# Aim of the exercise
Exactly those lines that run from the one containing "ホームページの内容と事務所経営を目指しています。" through the last line of the entries below should be printed, and no others.

· · · ·

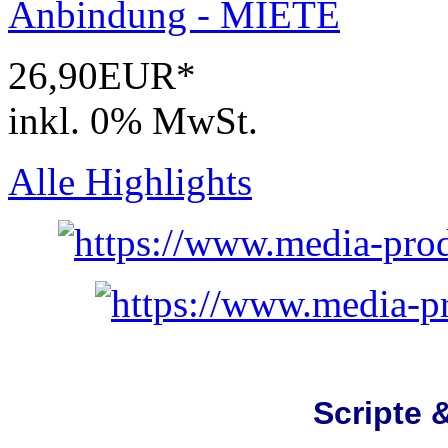
26,90EUR*
inkl. 0% MwSt.
Alle Highlights
Scripte 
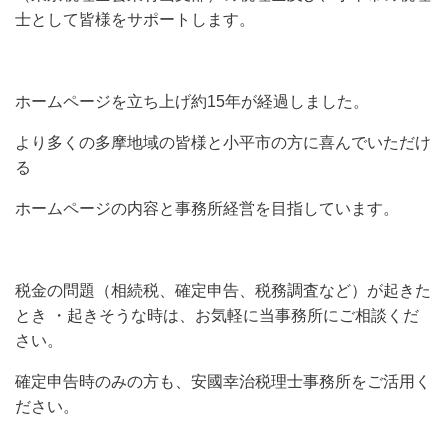
士として皆様をサポートします。
ホームページを立ち上げ約15年が経過しました。
より多くの多摩地域の皆様と小平市の方に喜んでいただけ
る
ホームページの内容と事務所経営を目指しています。
税金の問題（相続税、確定申告、税務調査など）が起きた
とき ・起きそうな時は、お気軽に当事務所にご相談くだ
さい。
確定申告時のみの方も、安國幸治税理士事務所をご活用く
ださい。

· · · ·

# Response area
ホームページの内容と事務所経営を目指しています。
税金の問題（相続税、確定申告、税務調査など）が起きた
とき ・起きそうな時は、お気軽に当事務所にご相談くだ
さい。
確定申告時のみの方も、安國幸治税理士事務所をご活用く
ださい。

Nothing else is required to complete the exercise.